Sorting algorithms assume you have a defined comparator. For example, if sorting integers A and B, the A > B
operation allows you to determine if A should be after or before B.
Imagine you want to implement a sort, but rather than a defined and consistent comparator, the comparison uses a heuristic of some sense - so it's not a guarantee it will be correct. An example might be analogous to how eye doctors identify your prescription. They show two prescriptions and ask which is better. In some cases, as a patient you might not answer correctly for two close values. For values that are far apart, you will be more accurate.

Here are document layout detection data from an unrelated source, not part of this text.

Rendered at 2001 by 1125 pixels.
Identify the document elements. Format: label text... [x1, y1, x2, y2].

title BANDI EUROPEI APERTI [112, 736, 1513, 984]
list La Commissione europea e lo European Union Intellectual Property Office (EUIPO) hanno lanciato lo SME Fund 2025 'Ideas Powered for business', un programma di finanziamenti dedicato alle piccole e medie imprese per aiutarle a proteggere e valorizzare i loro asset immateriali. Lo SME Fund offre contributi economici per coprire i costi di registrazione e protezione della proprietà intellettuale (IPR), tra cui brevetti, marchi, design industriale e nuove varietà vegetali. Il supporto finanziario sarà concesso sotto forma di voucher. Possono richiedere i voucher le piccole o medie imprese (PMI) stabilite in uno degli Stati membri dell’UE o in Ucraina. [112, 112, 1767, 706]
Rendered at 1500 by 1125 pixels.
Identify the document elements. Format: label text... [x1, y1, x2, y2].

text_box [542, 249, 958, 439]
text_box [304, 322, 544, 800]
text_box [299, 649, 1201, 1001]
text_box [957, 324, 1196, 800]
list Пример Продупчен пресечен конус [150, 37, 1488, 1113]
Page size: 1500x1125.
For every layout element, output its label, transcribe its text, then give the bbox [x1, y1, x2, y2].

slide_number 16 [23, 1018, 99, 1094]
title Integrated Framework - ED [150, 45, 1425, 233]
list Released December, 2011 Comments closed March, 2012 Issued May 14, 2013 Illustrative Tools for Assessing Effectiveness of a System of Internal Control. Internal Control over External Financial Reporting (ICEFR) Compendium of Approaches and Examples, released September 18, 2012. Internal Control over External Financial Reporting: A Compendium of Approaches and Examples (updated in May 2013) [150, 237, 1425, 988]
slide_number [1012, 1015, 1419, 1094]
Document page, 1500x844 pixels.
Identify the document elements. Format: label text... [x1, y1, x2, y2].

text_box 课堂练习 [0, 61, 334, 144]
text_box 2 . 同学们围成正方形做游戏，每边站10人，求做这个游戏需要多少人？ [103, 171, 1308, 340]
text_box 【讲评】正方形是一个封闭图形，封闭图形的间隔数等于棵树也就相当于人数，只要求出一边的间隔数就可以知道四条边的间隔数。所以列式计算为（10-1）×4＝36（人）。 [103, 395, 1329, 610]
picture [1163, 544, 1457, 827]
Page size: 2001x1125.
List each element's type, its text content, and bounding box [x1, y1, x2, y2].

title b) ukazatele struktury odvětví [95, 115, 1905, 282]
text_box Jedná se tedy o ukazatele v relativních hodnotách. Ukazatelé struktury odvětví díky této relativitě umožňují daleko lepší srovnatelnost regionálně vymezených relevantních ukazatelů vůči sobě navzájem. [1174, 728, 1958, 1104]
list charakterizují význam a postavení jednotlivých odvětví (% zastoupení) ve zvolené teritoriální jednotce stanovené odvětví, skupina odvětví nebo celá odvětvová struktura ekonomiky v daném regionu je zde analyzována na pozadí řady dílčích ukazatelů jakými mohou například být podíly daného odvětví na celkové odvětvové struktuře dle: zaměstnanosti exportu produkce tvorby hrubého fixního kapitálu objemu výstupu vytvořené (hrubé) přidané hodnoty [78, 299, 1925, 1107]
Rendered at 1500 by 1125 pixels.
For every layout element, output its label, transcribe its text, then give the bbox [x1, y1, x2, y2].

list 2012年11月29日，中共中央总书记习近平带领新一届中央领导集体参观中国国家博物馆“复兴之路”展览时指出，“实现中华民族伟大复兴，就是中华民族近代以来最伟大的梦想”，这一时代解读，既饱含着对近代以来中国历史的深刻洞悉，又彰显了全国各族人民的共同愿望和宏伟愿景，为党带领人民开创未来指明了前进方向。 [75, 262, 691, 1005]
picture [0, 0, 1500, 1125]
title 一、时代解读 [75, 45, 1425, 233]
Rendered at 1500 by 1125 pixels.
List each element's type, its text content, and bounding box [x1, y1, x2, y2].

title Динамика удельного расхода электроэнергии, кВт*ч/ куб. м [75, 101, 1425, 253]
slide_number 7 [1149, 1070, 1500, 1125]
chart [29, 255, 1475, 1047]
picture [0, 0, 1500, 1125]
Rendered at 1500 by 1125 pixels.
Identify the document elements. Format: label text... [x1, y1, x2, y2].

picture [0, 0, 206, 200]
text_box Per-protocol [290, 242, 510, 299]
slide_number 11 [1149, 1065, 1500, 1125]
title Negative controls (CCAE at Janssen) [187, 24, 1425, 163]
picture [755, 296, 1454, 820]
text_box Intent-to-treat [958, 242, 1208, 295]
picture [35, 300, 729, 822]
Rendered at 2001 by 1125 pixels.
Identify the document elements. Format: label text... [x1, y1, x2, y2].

If for example, you want to compare numeric values, you might model this as a custom comparator like:
public class HeuristicComparator implements Comparator {
@Override
public int compare(double val1, double val2) {
double adjustedVal1 = val1 + Math.random();
double adjustedVal2 = val2 + Math.random();
return Double.compare(adjustedVal1, adjustedVal2);
}
}
In this basic example, I arbitrarily assigning some random variation to the comparison operation, effectively saying that any double values less than 1.000 apart might be sorted incorrectly. 1.5 might be less than 1.3, but only some of the time.
What other strategies are there for modeling heuristic behavior like this rather than a comparator? It seems you could modify the sort logic too (perhaps skip random points, modify a sort to not "finish" all adjacent sorts)? What sorting algorithms that can be easily modified to match this behavior?
Or would it always be preferable to modify the comparator?